Last year, she was especially sick from treatment, and a group from downtown Jacksonville, along with her friends who do ceramics with her, helped decorate.
She said she's only been able to do the front yard for the public the past couple of years, although she still decorates inside.
"I do sit out front and still have people out there (in costumes)," Ms. Lewis said. "I take a lot of the stuff outside, so they're still able to push the buttons and interact with the different things. I'm just not able to let them come through house and decorate like I used to."
Each year, the outside is a little different. She said she has a graveyard and usually has a flying witch.
"I usually have several things I did not get out this year, and some blow ups quit working. (But) I have new things they didn't see last year out there," Ms.
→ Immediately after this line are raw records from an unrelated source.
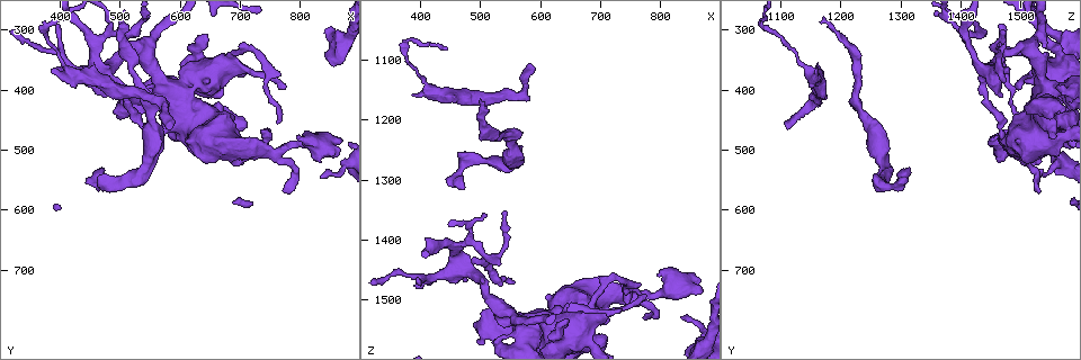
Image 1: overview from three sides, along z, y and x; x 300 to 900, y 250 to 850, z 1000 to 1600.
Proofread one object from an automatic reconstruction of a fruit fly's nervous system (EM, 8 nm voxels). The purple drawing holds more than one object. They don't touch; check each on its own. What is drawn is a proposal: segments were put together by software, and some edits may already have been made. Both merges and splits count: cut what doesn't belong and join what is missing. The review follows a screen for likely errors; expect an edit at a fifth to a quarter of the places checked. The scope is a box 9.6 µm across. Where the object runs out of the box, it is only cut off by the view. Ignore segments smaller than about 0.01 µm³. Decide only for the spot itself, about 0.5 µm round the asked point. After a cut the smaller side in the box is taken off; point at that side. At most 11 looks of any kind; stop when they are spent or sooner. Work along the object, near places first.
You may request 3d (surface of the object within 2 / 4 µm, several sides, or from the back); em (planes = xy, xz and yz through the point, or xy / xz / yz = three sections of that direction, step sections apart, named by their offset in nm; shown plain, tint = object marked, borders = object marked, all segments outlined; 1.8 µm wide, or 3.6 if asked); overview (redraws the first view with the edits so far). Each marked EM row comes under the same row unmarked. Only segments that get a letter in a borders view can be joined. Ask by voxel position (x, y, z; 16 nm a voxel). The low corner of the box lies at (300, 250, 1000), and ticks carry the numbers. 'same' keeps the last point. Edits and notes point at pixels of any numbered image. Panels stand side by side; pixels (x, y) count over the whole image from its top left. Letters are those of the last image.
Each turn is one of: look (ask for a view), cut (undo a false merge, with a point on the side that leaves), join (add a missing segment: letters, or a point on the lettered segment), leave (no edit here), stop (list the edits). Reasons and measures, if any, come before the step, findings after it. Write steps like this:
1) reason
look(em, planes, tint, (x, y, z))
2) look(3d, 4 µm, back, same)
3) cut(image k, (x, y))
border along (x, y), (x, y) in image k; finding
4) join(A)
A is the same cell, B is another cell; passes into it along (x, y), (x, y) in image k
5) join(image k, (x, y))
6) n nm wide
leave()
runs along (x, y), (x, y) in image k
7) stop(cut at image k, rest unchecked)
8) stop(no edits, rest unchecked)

end of a long branch
look(3d, 4 µm, (500, 285, 1165))

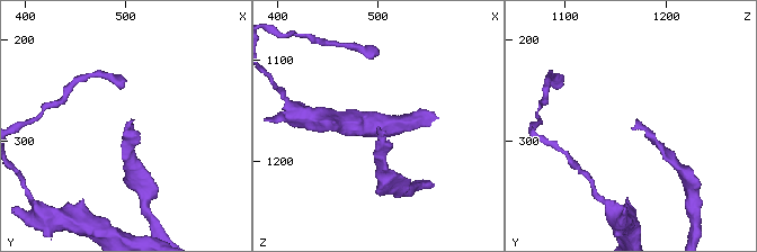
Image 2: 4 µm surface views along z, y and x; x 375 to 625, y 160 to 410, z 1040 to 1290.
shape alone is not enough
look(em, 3.6 µm, planes, tint, (498, 288, 1166))

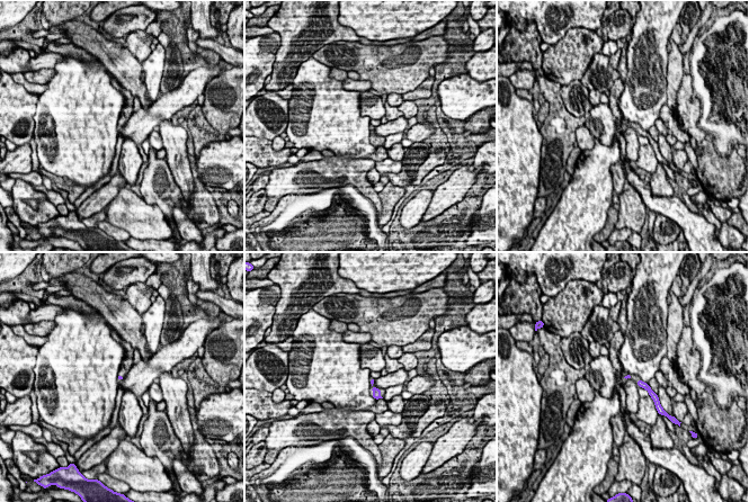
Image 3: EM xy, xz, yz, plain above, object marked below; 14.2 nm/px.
see the neighbours
look(em, 3.6 µm, planes, borders, same)

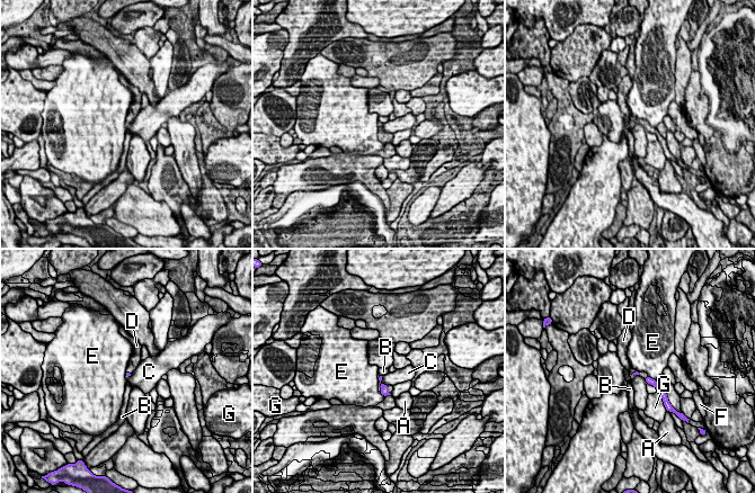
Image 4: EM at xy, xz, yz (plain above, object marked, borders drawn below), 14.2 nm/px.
join(D)
D is the same cell, A, B, C, E, F and G are other cells; passes into it along (649, 381), (647, 377), (644, 375) in image 4; it goes on there

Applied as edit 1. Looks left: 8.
branch stops here
look(em, planes, borders, (585, 465, 1110))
Lewis said.
She recalled one time when she made her own version of an electric chair, and said she may put that out this year. Surrounded by her decorations inside, Ms. Lewis said one of her favorites is a skeleton that plays the song "Twist and Shout."
"I guess I love the dressing up. I love seeing all the kids dressed up and how happy it makes them to get their candy and see all the different things that we have. It's just a really exciting time for me," Ms. Lewis said.
As that exciting time approaches again, she still called her breast cancer journey "a blessing."
"It's provided miracle after miracle. The doctor, if some medicine does not work, ... he has something new," she said.
"It's just been an amazing journey. The Lord has really provided for me every step of the way. I'm on so many prayer lists, and it really does help. I know the Lord answers prayers ... Twelve or 13 years with breast cancer nearly stage four, you just don't live that long, so I know the Lord has His hand in this."
Rusty Peacock, a close friend of Ms. Lewis for more than 30 years, called Ms. Lewis "one of the most positive people you'd ever want to meet."
Ms. Peacock said her friend looks forward to doing ceramics with her friends on Monday nights in her garage. Even if she's sick, she'll participate.
One year, she said Ms. Lewis didn't have her typical Halloween, but she still helped her neighbors decorate and brought some of her decorations over to her neighbors' house.
"She's just known for that and Christmas both. It's unbelievable how positive she is," Ms. Peacock said.
After Halloween, Ms. Lewis plans to go on a cruise with friends, who are paying her way.
"I think that's a nice tribute to her," Ms. Peacock said.